Some progress in the Dixmier Conjecture

TL;DR

This paper advances the understanding of the Dixmier Conjecture by identifying conditions under which elements generate the Weyl algebra, utilizing spectral analysis and Newton polygons to establish new criteria.

Contribution

It provides new sufficient conditions involving spectral components for elements to generate the Weyl algebra, and generalizes previous results using Newton polygons.

Findings

If either element lacks negative spectrum components, the conjecture holds.

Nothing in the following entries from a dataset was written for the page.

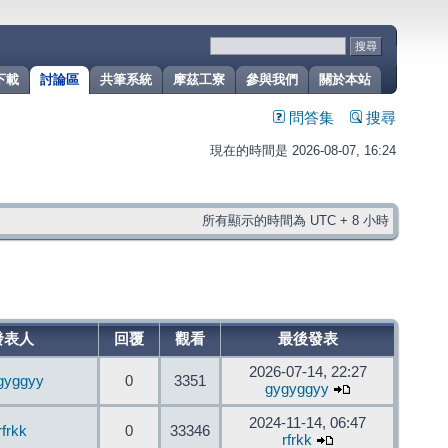
下載
討論區
共筆系統
摩茲工寮
參與我們
關於本站
問答集
搜尋
現在的時間是 2026-08-07, 16:24
所有顯示的時間為 UTC + 8 小時
發表人
回覆
觀看
最後發表
2026-07-14, 22:27
gyggyy
0
3351
gygyggyy
2024-11-14, 06:47
rfrkk
0
33346
rfrkk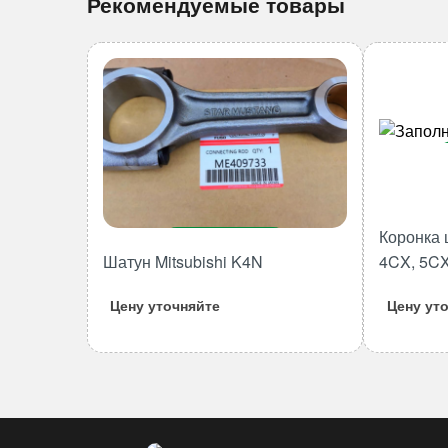
Рекомендуемые товары
Коронка 
В корзину
Шатун Mitsubishi K4N
4CX, 5CX
Количество
товара
Цену уточняйте
Цену ут
Шатун
Mitsubishi
K4N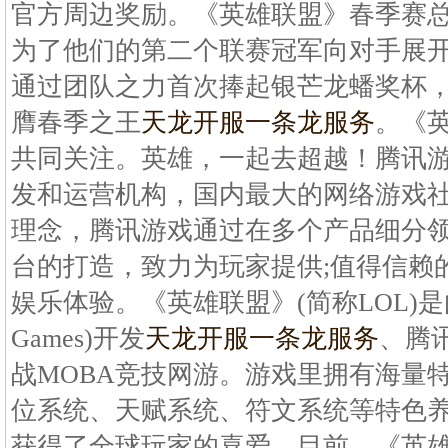
官方周边奖励。《英雄联盟》春季赛总
为了他们的第二个联赛冠军向对手展开
通过团队之力首次捧起银芒龙蟠奖杯
膺春季之王
天龙开服一条龙服务
。《
共同关注。英雄，一起去超越！腾讯
发和运营机构，国内最大的网络游戏社
理念，腾讯游戏通过在多个产品细分
台的打造，致力为玩家提供;值得信赖
娱乐体验。《英雄联盟》(简称LOL)是由
Games)开发
天龙开服一条龙服务
、腾
战MOBA竞技网游。游戏里拥有海量
位系统、天赋系统、符文系统等特色
获得了全球玩家的喜爱，目前，《英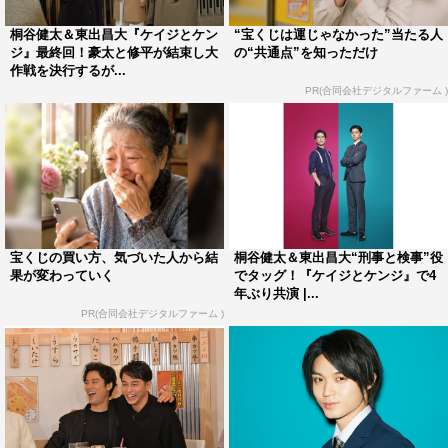
て“こういう幅のあるお芝居をなさっていて、こうやって
物語に説得力を持たせてくださったんだ、やっぱりすごい
桐谷健太＆東出昌大『ケイジとケン
“宝くじは運じゃなかった”当たる人
ジ』最終回！豪太と修平が結束し大
の“共通点”を知っただけ
な、この先輩”と思って。お芝居に対して情熱、アプロー
作戦を決行するが...
チがたくさん見られた」と称賛した。
PR(合同会社デジタルファーム )
また豪太の妹で、修平とコンビを組む立会事務官・みな
み役の比嘉からは「役柄としては犬猿の仲なんですけど、
本番ギリギリまでずっとお話されてます」というタレコミ
が。
これには「段取り後、僕が桐谷さんと熱をもって演技の
宝くじの買い方、気づいた人から結
桐谷健太＆東出昌大“刑事と検事”役
果が変わっていく
でタッグ！『ケイジとケンジ』で4
話をしているときに、比嘉さんがこっちを見てくれてて。
年ぶり共演 |...
僕たち相当かっこよく映ってるんだろうなと思ってました
PR(合同会社デジタルファーム )
（笑）」としたり顔の東出。すると桐谷がすかさず「おま
え、ほんまに真島みたいやな（笑）」とツッコんだ。
そんな2人を部下に持つ役どころの風間と柳葉は「豪太
は熱があって、真剣なんだろうけど嫌だね。人間としては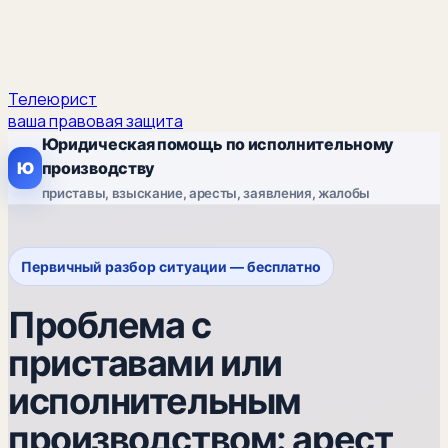
Телеюрист
ваша правовая защита
Юридическая помощь по исполнительному
Ю
производству
приставы, взыскание, аресты, заявления, жалобы
Первичный разбор ситуации — бесплатно
Проблема с
приставами или
исполнительным
производством: арест,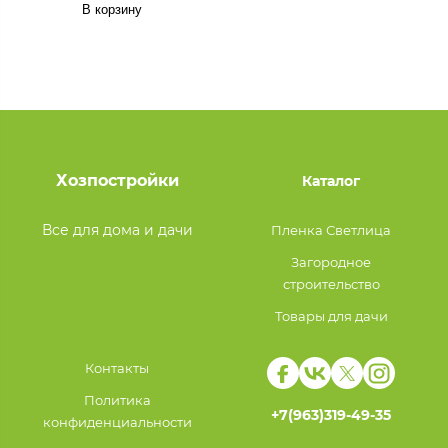
В корзину
Хозпостройки
Каталог
Все для дома и дачи
Пленка Светлица
Загородное
строительство
Товары для дачи
Контакты
Политика
+7(963)319-49-35
конфиденциальности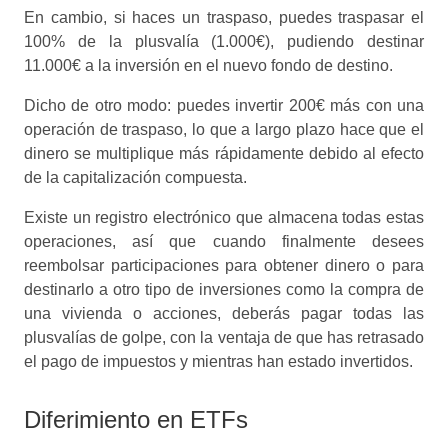
En cambio, si haces un traspaso, puedes traspasar el
100% de la plusvalía (1.000€), pudiendo destinar
11.000€ a la inversión en el nuevo fondo de destino.
Dicho de otro modo: puedes invertir 200€ más con una
operación de traspaso, lo que a largo plazo hace que el
dinero se multiplique más rápidamente debido al efecto
de la capitalización compuesta.
Existe un registro electrónico que almacena todas estas
operaciones, así que cuando finalmente desees
reembolsar participaciones para obtener dinero o para
destinarlo a otro tipo de inversiones como la compra de
una vivienda o acciones, deberás pagar todas las
plusvalías de golpe, con la ventaja de que has retrasado
el pago de impuestos y mientras han estado invertidos.
Diferimiento en ETFs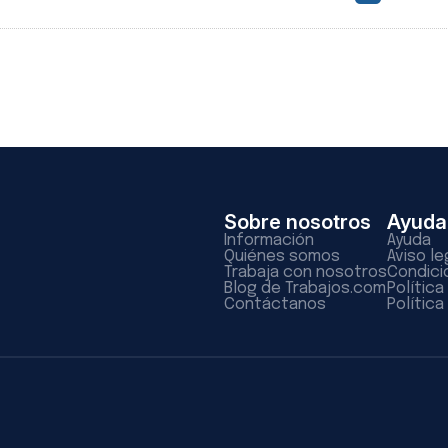
Sobre nosotros
Ayuda
Información
Ayuda
Quiénes somos
Aviso le
Trabaja con nosotros
Condici
Blog de Trabajos.com
Polític
Contáctanos
Política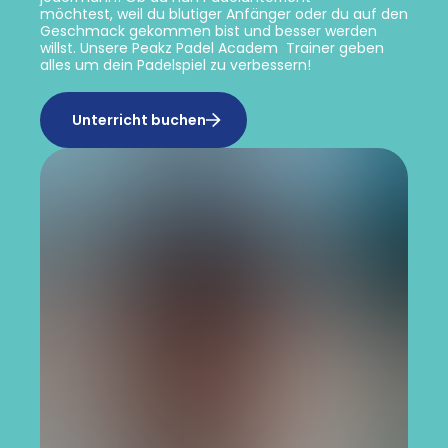
möchtest,
weil du blutiger Anfänger oder du auf den
Geschmack gekommen bist und besser werden
willst.
Unsere Peakz Padel Academ Trainer geben
alles um dein Padelspiel zu verbessern!
Unterricht buchen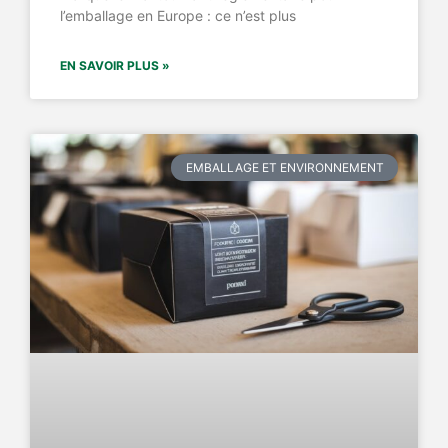
l’emballage en Europe : ce n’est plus
EN SAVOIR PLUS »
EMBALLAGE ET ENVIRONNEMENT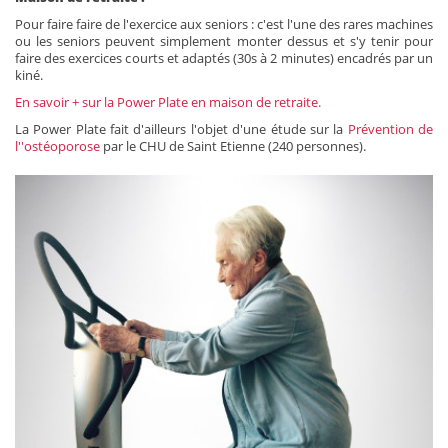
Pour faire faire de l'exercice aux seniors : c'est l'une des rares machines
ou les seniors peuvent simplement monter dessus et s'y tenir pour
faire des exercices courts et adaptés (30s à 2 minutes) encadrés par un
kiné.
En savoir + sur la Power Plate en maison de retraite.
La Power Plate fait d'ailleurs l'objet d'une étude sur la
Prévention de
l''ostéoporose
par le CHU de Saint Etienne (240 personnes).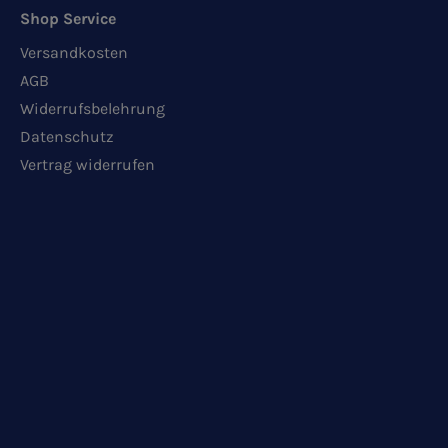
Shop Service
Versandkosten
AGB
Widerrufsbelehrung
Datenschutz
Vertrag widerrufen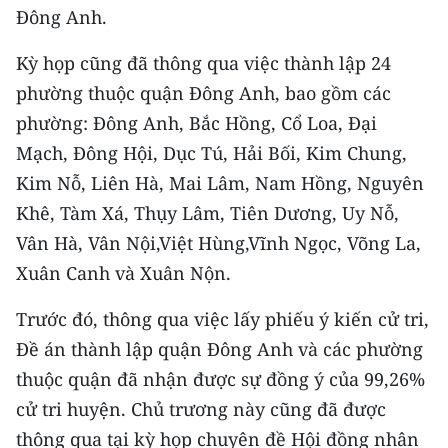
CHƯƠNG TRÌNH OCOP - MỖI XÃ
Đông Anh.
MỘT SẢN PHẨM
Kỳ họp cũng đã thông qua việc thành lập 24
phường thuộc quận Đông Anh, bao gồm các
RADIO
phường: Đông Anh, Bắc Hồng, Cổ Loa, Đại
MEDIA CENTER
Mạch, Đông Hội, Dục Tú, Hải Bối, Kim Chung,
Kim Nỗ, Liên Hà, Mai Lâm, Nam Hồng, Nguyên
E-Magazine
Khê, Tàm Xá, Thụy Lâm, Tiên Dương, Uy Nỗ,
Video
Vân Hà, Vân Nội,Việt Hùng,Vĩnh Ngọc, Võng La,
Xuân Canh và Xuân Nộn.
Media Chính trị
Trước đó, thông qua việc lấy phiếu ý kiến cử tri,
Media Kinh tế
Đề án thành lập quận Đông Anh và các phường
Media Văn hóa
thuộc quận đã nhận được sự đồng ý của 99,26%
cử tri huyện. Chủ trương này cũng đã được
Media Xã hội
thông qua tại kỳ họp chuyên đề Hội đồng nhân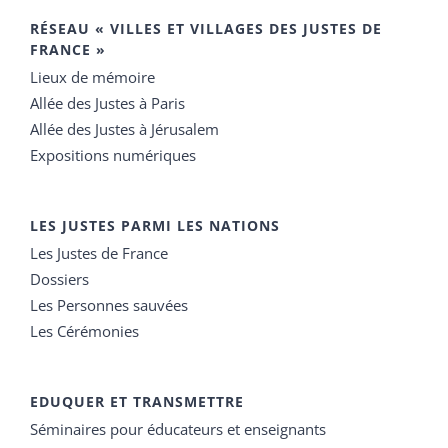
RÉSEAU « VILLES ET VILLAGES DES JUSTES DE
FRANCE »
Lieux de mémoire
Allée des Justes à Paris
Allée des Justes à Jérusalem
Expositions numériques
LES JUSTES PARMI LES NATIONS
Les Justes de France
Dossiers
Les Personnes sauvées
Les Cérémonies
EDUQUER ET TRANSMETTRE
Séminaires pour éducateurs et enseignants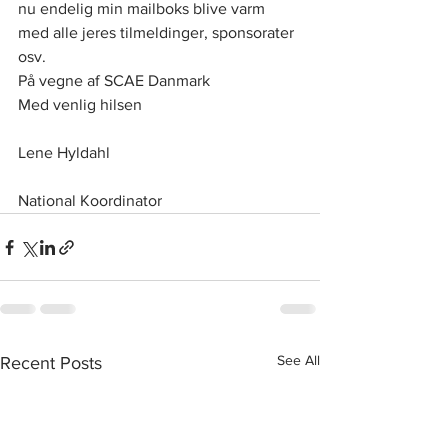
nu endelig min mailboks blive varm 
med alle jeres tilmeldinger, sponsorater 
osv.
På vegne af SCAE Danmark
Med venlig hilsen
Lene Hyldahl
National Koordinator
See All
Recent Posts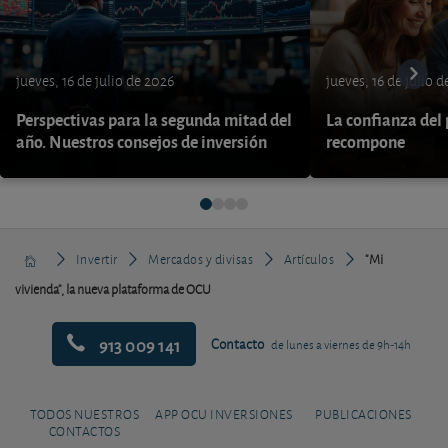
jueves, 16 de julio de 2026
jueves, 16 de julio 
Perspectivas para la segunda mitad del
La confianza del
año. Nuestros consejos de inversión
recompone
Invertir
Mercados y divisas
Artículos
"Mi
vivienda", la nueva plataforma de OCU
913 009 141
Contacto
de lunes a viernes de 9h-14h
TODOS NUESTROS
APP OCU INVERSIONES
PUBLICACIONES
CONTACTOS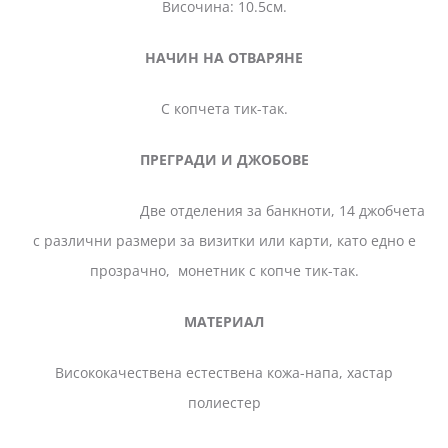
Височина: 10.5см.
НАЧИН НА ОТВАРЯНЕ
С копчета тик-так.
ПРЕГРАДИ И ДЖОБОВЕ
Две отделения за банкноти, 14 джобчета
с различни размери за визитки или карти, като едно е
прозрачно, монетник с копче тик-так.
МАТЕРИАЛ
Висококачествена естествена кожа-напа, хастар
полиестер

Introduces criteria based on spectral properties for generation of the algebra.

Utilizes Newton polygons as a key analytical tool.

Abstract

Let $p$ and $q$, where $pq-qp=1$, be the standard generators of the first Weyl algebra $A_1$ over a field of characteristic zero. Then the spectrum of the inner derivation $ad(pq)$ on $A_1$ are exactly the set of integers. The algebra $A_1$ is a $\mathbb{Z}$-graded algebra with each $i$-component being the $i$-eigenspace of $ad(pq)$, where $i\in \mathbb{Z}$. The Dixmier Conjecture says that if some elements $z$ and $w$ of $A_1$ satisfy $zw-wz=1$, then they generate $A_1$. We show that if either $z$ or $w$ possesses no component belonging to the negative spectrum of $ad(pq)$, then the Dixmier Conjecture holds. We give some generalization of this result, and some other useful criterions for $z$ and $w$ to generate $A_1$. An important tool in our proof is the Newton polygon for elements in $A_1$.